● ACTION ITEM:
Write out the text of every entry below line for line, keeping each word, number and symbol as it appears, and leave the pictures out.

==============================

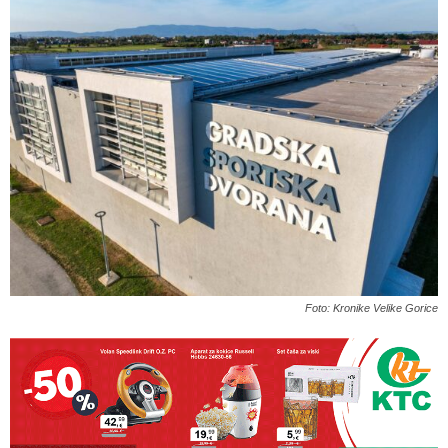
Foto: Kronike Velike Gorice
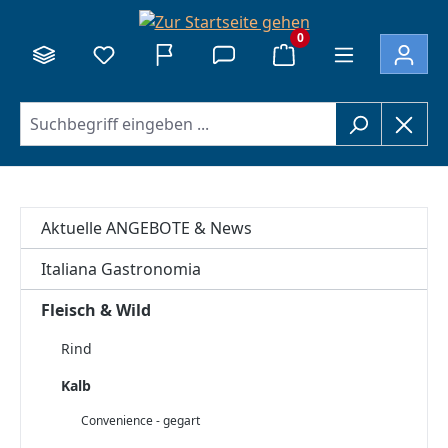
alt springen
0
Aktuelle ANGEBOTE & News
Italiana Gastronomia
Fleisch & Wild
Rind
Kalb
Convenience - gegart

==============================

● SOLVED PROBLEM:
Foto: Kronike Velike Gorice
alt springen
0
Aktuelle ANGEBOTE & News
Italiana Gastronomia
Fleisch & Wild
Rind
Kalb
Convenience - gegart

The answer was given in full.